Artist's impression of the Milky Way galaxy. (Mark Garlick/Science Photo Library/Getty Images)
SPACE

Astronomers Detected a Huge New Structure in The Milky Way, And Don't Know What It Is

Michelle Starr

6 August 2021

When you're swimming in a large body of water, calculating its volume or discerning the locations of distant floating objects isn't easy. The same is true for our galaxy.

From our position inside the Milky Way, much of its size, contents, and three-dimensional structure is really tricky to figure out. There's a lot that eludes us, or is impossible to calculate; even so, every now and again, a discovery comes along that makes you wonder, how in the heck did we miss that?!

A newly discovered structure named the Cattail is just such a wonder. It's a long curl of gas that's so large, astronomers aren't sure whether or not it might actually be part of a galactic spiral arm that we never noticed until now.

Even if it isn't the sign of an unmapped spiral arm, the Cattail may be the largest filament of gas in our galaxy discovered to date. It's been described in a paper accepted to The Astrophysical Journal Letters, available on preprint server arXiv.

The structure "appears to be so far the furthest and largest giant filament in the galaxy," a team of astronomers from Nanjing University in China writes in the paper.

"The question about how such a huge filament is produced at the extreme galactic location remains open. Alternatively, Cattail might be part of a new arm ... though it is puzzling that the structure does not fully follow the warp of the galactic disk."

There are several reasons it's hard to map the Milky Way in three dimensions. One of them is that it's very tricky to work out the distances to cosmic objects. Another is that there is a lot of stuff out there, so it can be hard to know if something is a significant grouping or just a random collection spread out along a line of sight.

To identify the Cattail, a team led by Nanjing University astronomer Chong Li used the huge Five-hundred-meter Aperture Spherical radio Telescope (FAST) to look for clouds of neutral atomic hydrogen (HI). Such clouds are usually found in the spiral arms of galaxies like ours; by studying subtle differences in the hydrogen's light, it's possible to map the number and arrangement of the Milky Way's arms from within.

In August 2019, the researchers used FAST to look for HI radio emissions, and the data revealed what appeared to be a large structure. When they calculated how fast the structure was moving, they got a surprise: its velocity was consistent with a distance of around 71,750 light-years from the galactic center - the outer regions of the galaxy.
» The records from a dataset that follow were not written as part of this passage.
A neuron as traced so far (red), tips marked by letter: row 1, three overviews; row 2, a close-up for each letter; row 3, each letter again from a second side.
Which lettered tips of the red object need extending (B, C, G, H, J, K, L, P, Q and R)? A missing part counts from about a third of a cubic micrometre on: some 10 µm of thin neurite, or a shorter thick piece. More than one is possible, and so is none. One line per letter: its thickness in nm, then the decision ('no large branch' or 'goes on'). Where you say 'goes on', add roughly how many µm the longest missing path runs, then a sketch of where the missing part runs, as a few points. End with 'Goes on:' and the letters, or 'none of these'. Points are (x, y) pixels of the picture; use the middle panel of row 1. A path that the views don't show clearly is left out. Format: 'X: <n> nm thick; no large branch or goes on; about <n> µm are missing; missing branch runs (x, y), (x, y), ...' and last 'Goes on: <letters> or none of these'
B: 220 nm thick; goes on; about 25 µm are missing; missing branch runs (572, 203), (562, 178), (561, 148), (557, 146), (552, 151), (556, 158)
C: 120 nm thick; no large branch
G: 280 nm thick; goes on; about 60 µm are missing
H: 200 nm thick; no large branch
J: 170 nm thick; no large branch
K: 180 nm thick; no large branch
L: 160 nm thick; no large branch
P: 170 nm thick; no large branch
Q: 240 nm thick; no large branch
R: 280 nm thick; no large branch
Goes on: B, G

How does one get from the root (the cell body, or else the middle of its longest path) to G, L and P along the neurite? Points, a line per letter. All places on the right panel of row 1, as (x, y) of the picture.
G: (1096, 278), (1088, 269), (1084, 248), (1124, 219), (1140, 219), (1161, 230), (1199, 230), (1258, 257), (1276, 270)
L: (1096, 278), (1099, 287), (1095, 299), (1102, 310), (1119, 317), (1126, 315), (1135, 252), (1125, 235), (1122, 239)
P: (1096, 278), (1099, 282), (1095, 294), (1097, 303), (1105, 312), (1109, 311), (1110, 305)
That distance - farther than any known spiral arms in that region of the galaxy - would mean the thing is absolutely huge, with a size of around 3,590 light-years in length and 675 light-years in width, based on the FAST data.

But then, when the researchers combined their findings with data from the HI4PI all-sky HI survey, they found that it could be even larger still - as much as around 16,300 light-years in length.

That would make it even more colossal than the gas structure known as Gould's Belt, which was recently found to be 9,000 light-years long.

The Cattail raises some interesting questions. Most gas filaments occur much closer to the galactic center, and are associated with spiral arms. If it's a filament, it's unclear how the Cattail could have formed and remained out beyond the known spiral arms of the Milky Way.

On the other hand, if it's a spiral arm, that's also peculiar. The galactic disc of the Milky Way is wobbly and warped from an encounter with another galaxy, a long time ago. Yet the Cattail's shape does not entirely conform to this warp - which it should do if it was a spiral arm.

Even if the discovery wasn't already fascinating, these peculiarities indicate that we might want to take a closer look at this amazing structure.

"While these questions remain open with the existing data," the researchers wrote, "the observations provide new insights into our understanding of the galactic structure."

The research has been accepted into The Astrophysical Journal Letters, and is available on arXiv.